▶

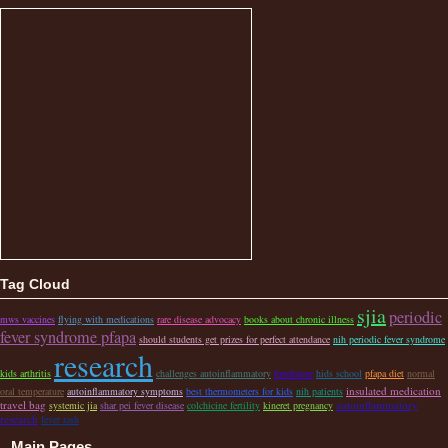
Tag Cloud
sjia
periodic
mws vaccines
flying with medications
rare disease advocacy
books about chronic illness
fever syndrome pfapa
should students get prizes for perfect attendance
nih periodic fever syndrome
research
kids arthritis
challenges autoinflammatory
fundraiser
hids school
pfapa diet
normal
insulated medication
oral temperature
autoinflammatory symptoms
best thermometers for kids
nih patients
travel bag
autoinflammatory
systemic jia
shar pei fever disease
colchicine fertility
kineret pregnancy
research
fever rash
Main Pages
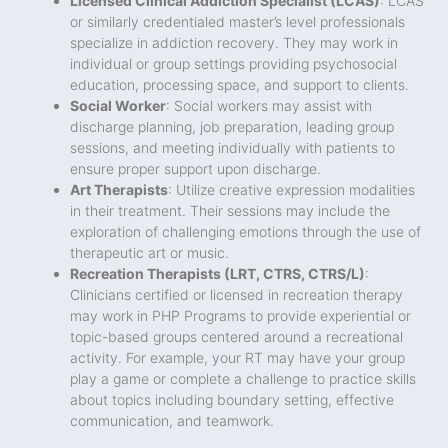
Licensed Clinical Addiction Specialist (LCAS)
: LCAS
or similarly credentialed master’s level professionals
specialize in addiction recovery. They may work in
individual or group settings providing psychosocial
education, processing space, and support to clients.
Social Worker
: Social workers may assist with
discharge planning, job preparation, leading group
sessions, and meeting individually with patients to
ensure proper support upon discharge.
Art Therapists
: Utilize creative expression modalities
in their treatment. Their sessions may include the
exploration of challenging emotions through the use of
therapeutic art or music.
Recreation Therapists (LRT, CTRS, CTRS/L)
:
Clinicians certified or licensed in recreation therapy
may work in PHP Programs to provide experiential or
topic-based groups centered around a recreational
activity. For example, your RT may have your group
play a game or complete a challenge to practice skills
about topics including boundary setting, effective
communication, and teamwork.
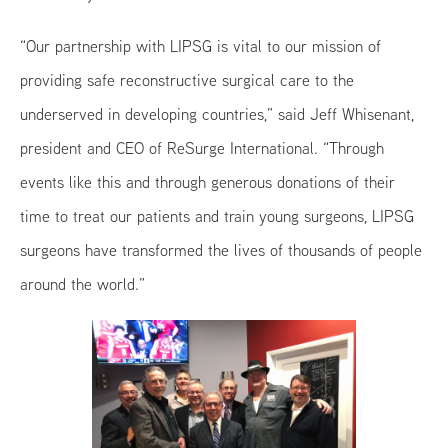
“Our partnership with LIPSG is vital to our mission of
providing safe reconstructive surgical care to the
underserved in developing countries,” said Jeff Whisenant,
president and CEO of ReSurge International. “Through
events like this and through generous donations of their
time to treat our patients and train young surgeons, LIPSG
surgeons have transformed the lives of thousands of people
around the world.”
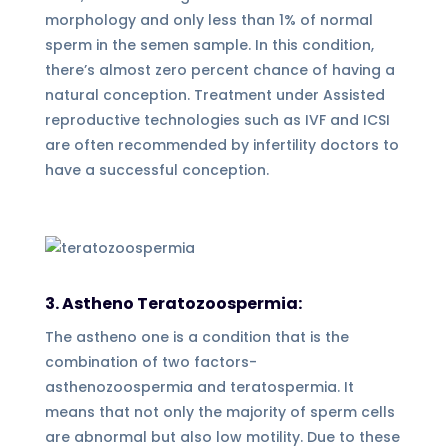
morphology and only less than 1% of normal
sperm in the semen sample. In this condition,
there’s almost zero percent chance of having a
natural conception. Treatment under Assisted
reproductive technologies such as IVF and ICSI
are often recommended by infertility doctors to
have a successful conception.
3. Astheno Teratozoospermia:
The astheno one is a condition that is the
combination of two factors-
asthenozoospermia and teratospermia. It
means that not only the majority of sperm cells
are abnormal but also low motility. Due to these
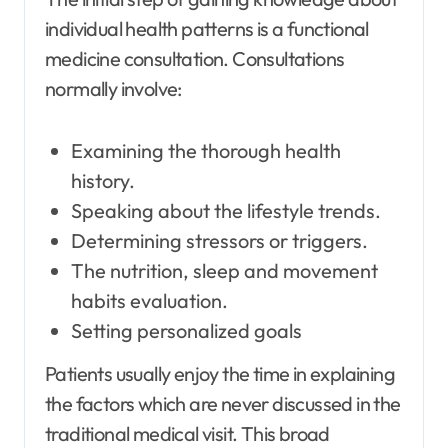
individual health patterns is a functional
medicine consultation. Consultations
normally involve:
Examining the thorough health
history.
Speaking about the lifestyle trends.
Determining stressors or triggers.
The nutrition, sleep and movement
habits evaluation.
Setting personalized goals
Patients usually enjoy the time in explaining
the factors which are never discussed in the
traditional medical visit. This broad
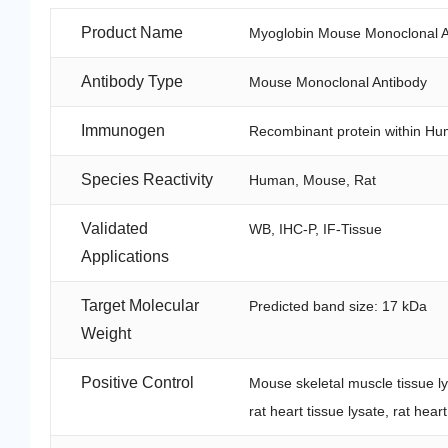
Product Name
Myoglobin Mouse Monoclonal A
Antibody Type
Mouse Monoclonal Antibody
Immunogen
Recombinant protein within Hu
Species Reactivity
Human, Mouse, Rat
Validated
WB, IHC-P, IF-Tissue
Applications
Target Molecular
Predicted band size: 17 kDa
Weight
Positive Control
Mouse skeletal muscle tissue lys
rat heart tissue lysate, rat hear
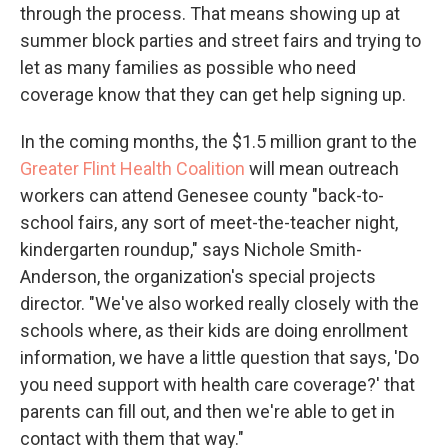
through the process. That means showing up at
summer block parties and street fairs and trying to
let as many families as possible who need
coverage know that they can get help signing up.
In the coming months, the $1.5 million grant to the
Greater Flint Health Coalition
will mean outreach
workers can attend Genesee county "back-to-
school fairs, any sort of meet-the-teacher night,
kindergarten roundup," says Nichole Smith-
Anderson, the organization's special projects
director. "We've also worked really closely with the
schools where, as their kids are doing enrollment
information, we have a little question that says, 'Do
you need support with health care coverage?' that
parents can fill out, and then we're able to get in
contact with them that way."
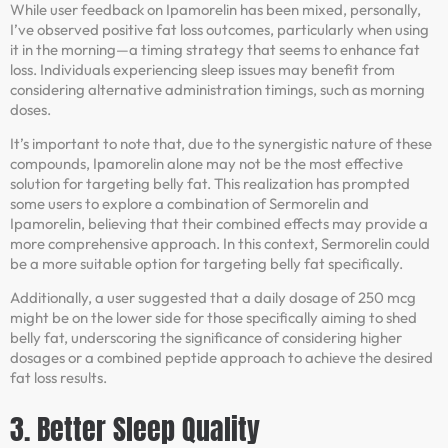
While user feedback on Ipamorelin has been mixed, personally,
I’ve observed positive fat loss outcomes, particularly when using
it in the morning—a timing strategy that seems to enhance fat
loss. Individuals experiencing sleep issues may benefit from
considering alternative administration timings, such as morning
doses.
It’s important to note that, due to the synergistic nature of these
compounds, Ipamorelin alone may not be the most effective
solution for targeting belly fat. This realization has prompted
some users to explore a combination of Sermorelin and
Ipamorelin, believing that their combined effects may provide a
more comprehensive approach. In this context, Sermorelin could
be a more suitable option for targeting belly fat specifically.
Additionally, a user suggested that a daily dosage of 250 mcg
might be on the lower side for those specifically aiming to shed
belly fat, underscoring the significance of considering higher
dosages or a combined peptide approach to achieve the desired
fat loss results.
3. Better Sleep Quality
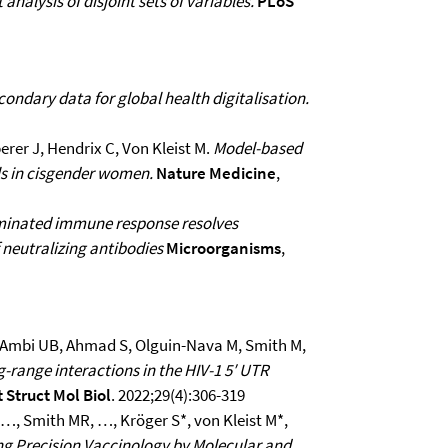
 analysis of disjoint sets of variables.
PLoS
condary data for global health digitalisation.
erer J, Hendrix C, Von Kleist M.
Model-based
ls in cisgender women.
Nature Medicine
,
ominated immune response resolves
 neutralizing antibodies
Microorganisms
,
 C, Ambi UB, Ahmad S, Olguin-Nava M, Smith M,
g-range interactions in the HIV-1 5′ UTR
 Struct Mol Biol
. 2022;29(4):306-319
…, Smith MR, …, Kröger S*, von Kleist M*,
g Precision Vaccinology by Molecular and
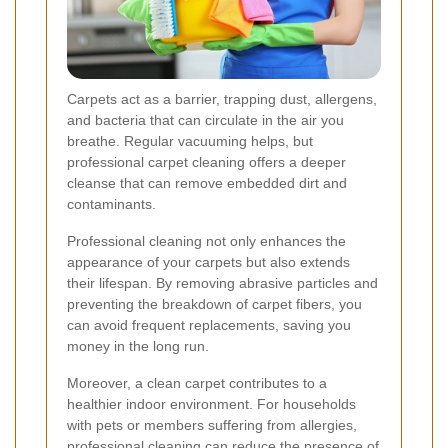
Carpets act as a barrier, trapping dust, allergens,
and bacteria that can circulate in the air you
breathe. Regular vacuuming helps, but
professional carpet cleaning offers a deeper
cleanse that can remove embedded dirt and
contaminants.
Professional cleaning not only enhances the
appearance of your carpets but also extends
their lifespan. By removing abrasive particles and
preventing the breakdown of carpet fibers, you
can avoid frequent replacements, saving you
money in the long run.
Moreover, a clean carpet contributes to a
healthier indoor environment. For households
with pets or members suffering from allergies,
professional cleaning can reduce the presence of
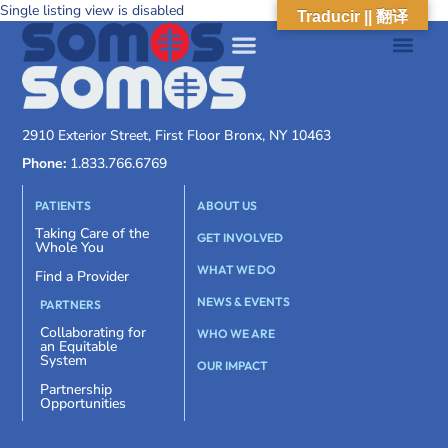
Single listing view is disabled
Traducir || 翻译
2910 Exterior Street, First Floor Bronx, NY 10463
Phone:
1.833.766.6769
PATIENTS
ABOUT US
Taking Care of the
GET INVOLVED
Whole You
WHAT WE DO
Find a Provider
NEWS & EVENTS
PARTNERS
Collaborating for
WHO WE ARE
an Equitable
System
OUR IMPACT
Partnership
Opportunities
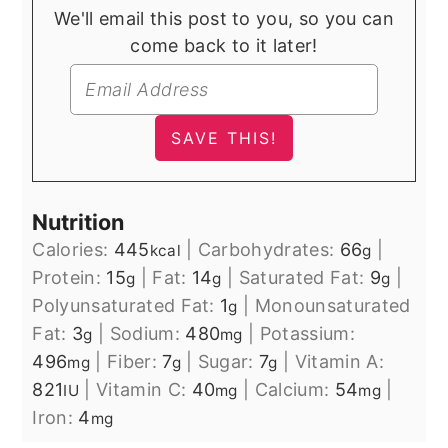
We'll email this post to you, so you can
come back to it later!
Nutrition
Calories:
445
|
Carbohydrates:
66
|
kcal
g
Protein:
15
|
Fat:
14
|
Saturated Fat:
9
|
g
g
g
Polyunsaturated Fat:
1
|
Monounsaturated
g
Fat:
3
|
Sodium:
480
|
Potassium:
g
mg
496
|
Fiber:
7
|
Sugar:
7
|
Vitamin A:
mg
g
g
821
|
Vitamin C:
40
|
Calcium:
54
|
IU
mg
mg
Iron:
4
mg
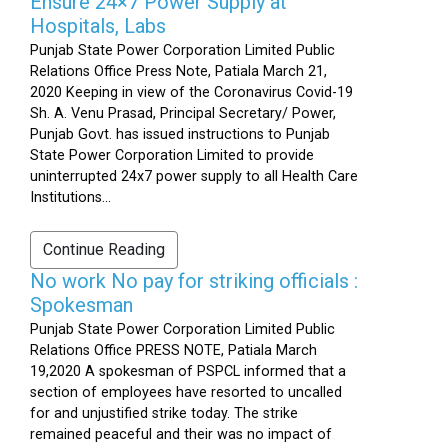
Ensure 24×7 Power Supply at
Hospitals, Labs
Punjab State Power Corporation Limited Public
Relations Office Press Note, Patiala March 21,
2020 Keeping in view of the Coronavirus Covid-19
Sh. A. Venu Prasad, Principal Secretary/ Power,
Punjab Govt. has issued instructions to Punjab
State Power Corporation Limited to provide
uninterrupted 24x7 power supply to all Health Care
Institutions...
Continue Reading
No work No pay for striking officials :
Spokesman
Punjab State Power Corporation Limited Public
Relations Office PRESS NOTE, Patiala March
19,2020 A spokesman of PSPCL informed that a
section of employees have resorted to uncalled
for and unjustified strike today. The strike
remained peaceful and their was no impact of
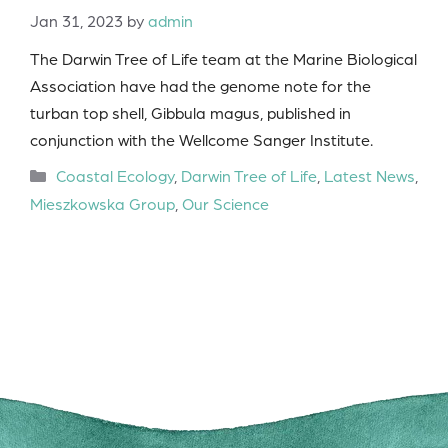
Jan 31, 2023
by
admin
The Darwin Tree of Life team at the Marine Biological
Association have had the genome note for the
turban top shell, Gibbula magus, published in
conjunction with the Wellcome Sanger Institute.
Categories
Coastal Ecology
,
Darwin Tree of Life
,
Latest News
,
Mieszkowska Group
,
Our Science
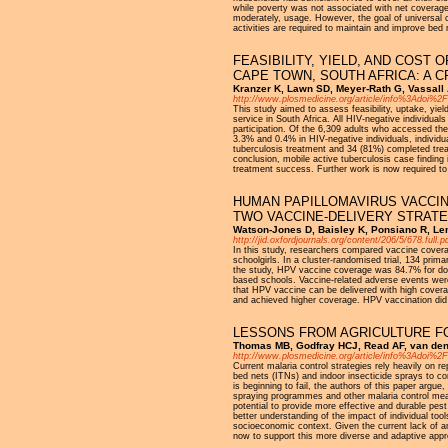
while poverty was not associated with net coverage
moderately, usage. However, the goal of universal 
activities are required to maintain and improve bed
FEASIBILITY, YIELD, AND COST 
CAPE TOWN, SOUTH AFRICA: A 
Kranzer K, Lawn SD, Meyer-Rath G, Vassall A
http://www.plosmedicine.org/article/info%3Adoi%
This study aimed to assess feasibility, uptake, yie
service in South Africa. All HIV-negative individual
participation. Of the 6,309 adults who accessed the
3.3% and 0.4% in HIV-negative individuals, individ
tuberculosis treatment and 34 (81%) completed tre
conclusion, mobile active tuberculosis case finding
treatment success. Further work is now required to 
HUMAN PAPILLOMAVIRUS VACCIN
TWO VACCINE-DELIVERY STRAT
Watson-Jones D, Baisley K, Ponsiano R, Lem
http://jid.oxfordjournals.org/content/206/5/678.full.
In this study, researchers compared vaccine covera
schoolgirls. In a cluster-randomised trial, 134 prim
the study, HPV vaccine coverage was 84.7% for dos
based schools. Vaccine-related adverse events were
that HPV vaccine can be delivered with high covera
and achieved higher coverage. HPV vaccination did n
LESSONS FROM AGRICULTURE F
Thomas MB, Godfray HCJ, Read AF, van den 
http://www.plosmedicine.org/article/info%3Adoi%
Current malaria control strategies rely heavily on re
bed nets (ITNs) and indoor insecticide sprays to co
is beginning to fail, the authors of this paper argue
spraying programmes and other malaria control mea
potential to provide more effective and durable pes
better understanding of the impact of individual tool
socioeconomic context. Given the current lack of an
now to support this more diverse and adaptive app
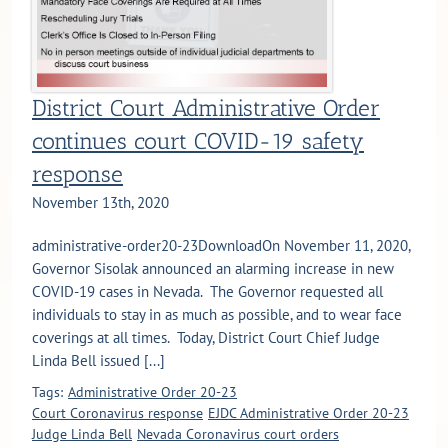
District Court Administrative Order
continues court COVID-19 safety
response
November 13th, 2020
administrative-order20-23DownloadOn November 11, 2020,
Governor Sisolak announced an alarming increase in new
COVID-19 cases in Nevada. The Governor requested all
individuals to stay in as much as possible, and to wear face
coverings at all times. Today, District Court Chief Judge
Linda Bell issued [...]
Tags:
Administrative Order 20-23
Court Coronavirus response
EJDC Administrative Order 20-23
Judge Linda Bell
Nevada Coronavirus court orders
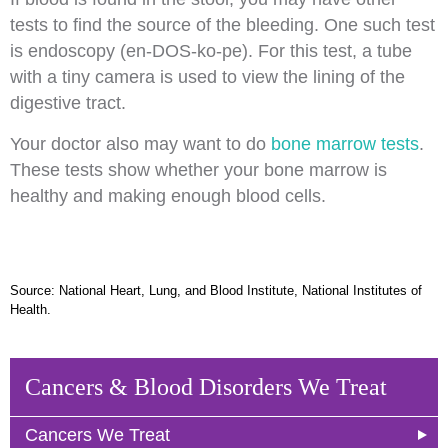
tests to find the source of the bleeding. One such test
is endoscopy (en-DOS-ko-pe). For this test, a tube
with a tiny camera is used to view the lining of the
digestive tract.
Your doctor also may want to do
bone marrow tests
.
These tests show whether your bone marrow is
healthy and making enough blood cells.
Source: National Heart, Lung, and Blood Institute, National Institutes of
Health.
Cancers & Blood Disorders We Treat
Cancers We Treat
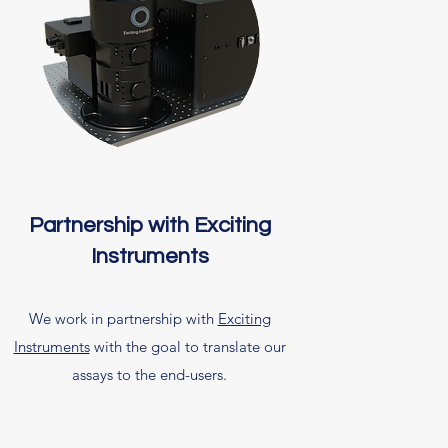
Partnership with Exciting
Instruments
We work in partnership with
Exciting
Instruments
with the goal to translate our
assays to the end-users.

◀

With all pictures removed, reproduce the lines from the top of the entries above through the line containing "autoinflammatory symptoms", exactly as written.

- Reply -
Tag Cloud
sjia
periodic
mws vaccines
flying with medications
rare disease advocacy
books about chronic illness
fever syndrome pfapa
should students get prizes for perfect attendance
nih periodic fever syndrome
research
kids arthritis
challenges autoinflammatory
fundraiser
hids school
pfapa diet
normal
insulated medication
oral temperature
autoinflammatory symptoms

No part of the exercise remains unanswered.